The default value for n
is 10
;
The response is in JSON in the form:
[
{
"title": "A uBlock Origin update was rejected from the Chrome Web Store",
"uri": "https://github.com/uBlockOrigin/uBlock-issues/issues/745",
"postedBy": "ismaildonmez",
"time": "2019-10-12T13:43:01+00:00",
"score": 1716,
"commentCount": 572
},
{ ... },
{ ... },
{ ... },
...
]
Example API calls:
http://localhost:5000/best
http://localhost:5000/best?n=1
http://localhost:5000/best?n=101
http://localhost:5000/best?n=200
You can use Tester console application from this repository for examples on how to call the API and get formatted JSON response.
There is an assumption that the stories don't change too often. That allows to cache them for some time - 5 sec by default.
That assumption is made only for individual stories - the list of best stories ids is always queried in its entirety periodically - 1 sec by default.
The downsize of that is that the data you are getting from this API might be
old. How old? It depends how long it takes to fetch it from the HackerNews
API which is quite inconsistent and sometimes the data fetch takes less then
a second and other times it takes a couple of seconds. Typically it is around
1-2 seconds tho. So taking that into account - and the delay between data
fetches which is coded to 1 second - the data you fetch from the /best
endpoint will be typically 2 seconds old.
Which for the discussion aggregation website is totally fine in my opinion as
the only thing that changes the output of the /beststories
API are the user
posts and interactions - and humans are quite slow.
The next thing which I would do would be to profile the code. Also I would set up a proper testing environment to do proper throughput and latency tests and to establish a base performance metrics on which I could base further changes.
Additionally to profiling the server code I would look into the network 'cause there is something weird going one with how inconsistent are response times from the HackerNews API and I would like to have them improved when fetching data.

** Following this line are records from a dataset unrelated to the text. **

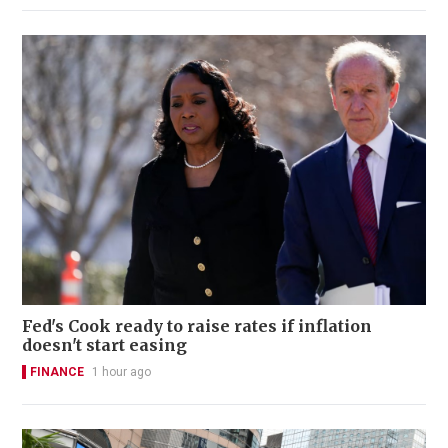
Fed's Cook ready to raise rates if inflation
doesn't start easing
FINANCE
1 hour ago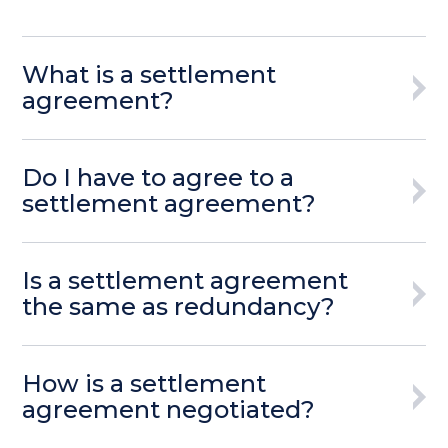
What is a settlement
agreement?
Do I have to agree to a
settlement agreement?
Is a settlement agreement
the same as redundancy?
How is a settlement
agreement negotiated?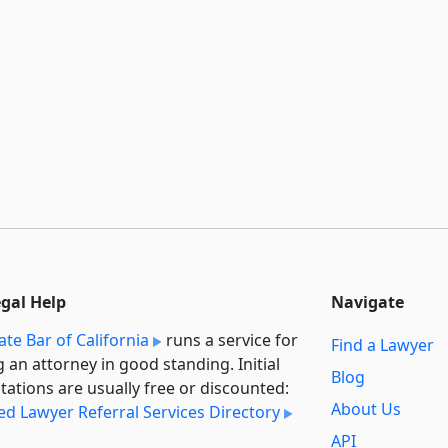
egal Help
Navigate
ate Bar of California
runs a service for
Find a Lawyer
g an attorney in good standing. Initial
Blog
tations are usually free or discounted:
About Us
ied Lawyer Referral Services Directory
API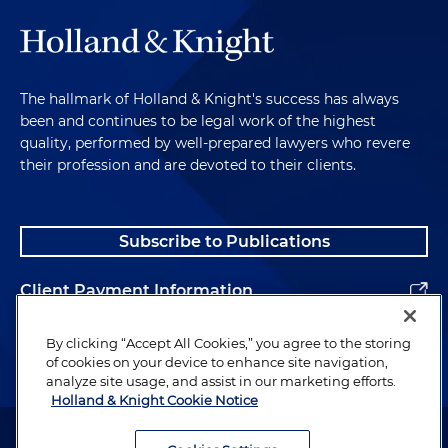
The hallmark of Holland & Knight's success has always
been and continues to be legal work of the highest
quality, performed by well-prepared lawyers who revere
their profession and are devoted to their clients.
Subscribe to Publications
Client Payment Information
Alumni
By clicking “Accept All Cookies,” you agree to the storing
of cookies on your device to enhance site navigation,
analyze site usage, and assist in our marketing efforts.
Holland & Knight Cookie Notice
Attorney Advertising. Copyright © 1996–2026 Holland & Knight LLP.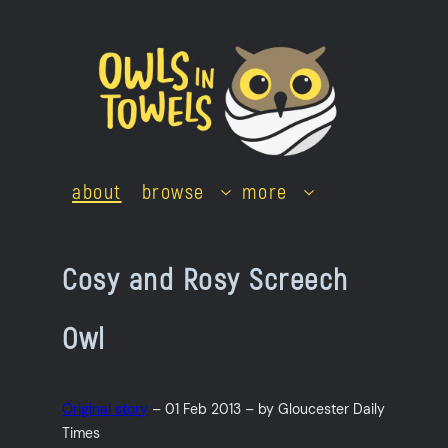
Skip
to
content
about
browse
more
Cosy and Rosy Screech
Owl
Original story
– 01 Feb 2013 – by Gloucester Daily
Times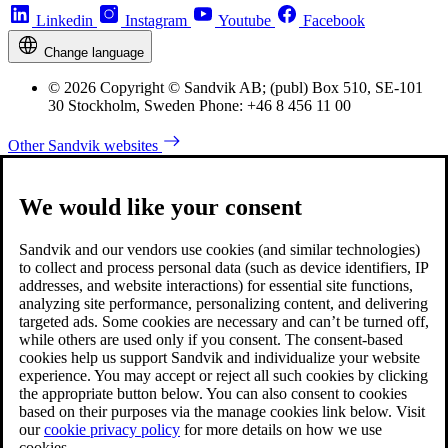
Linkedin
Instagram
Youtube
Facebook
Change language
© 2026 Copyright © Sandvik AB; (publ) Box 510, SE-101
30 Stockholm, Sweden Phone: +46 8 456 11 00
Other Sandvik websites
We would like your consent
Sandvik and our vendors use cookies (and similar technologies)
to collect and process personal data (such as device identifiers, IP
addresses, and website interactions) for essential site functions,
analyzing site performance, personalizing content, and delivering
targeted ads. Some cookies are necessary and can’t be turned off,
while others are used only if you consent. The consent-based
cookies help us support Sandvik and individualize your website
experience. You may accept or reject all such cookies by clicking
the appropriate button below. You can also consent to cookies
based on their purposes via the manage cookies link below. Visit
our
cookie privacy policy
for more details on how we use
cookies.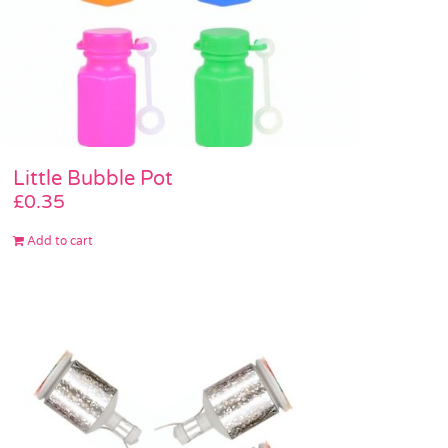
Little Bubble Pot
£
0.35
Add to cart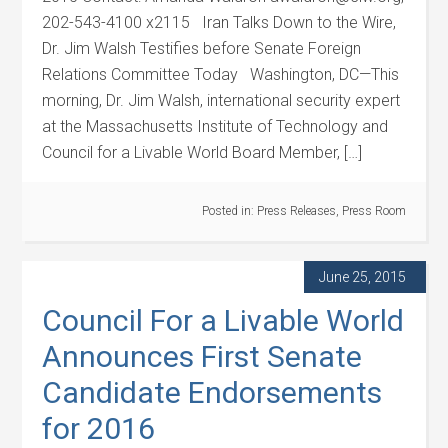
202-543-4100 x2115 Iran Talks Down to the Wire,
Dr. Jim Walsh Testifies before Senate Foreign
Relations Committee Today Washington, DC—This
morning, Dr. Jim Walsh, international security expert
at the Massachusetts Institute of Technology and
Council for a Livable World Board Member, […]
Posted in:
Press Releases
,
Press Room
June 25, 2015
Council For a Livable World
Announces First Senate
Candidate Endorsements
for 2016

In the code itself I would also make it so that the API calls which ask just
for 1 or two stories don't have to wait for the entire fetch of the 200
stories. Right now for the simplicity all the stories are fetched and only
after all the stories are fetched they are made available for the clients
calling the API (see the _stories = stories;
line in the HackerNewsService.cs
).
That was easy to work with but that's something which could be improved.
Rest of the implementation changes would be dictated by the profiling outcome.
a side note: I would also just scrap the data directly from the website instead of using the API as that would allow me to limit the number of necessary calls from 201 to just 7.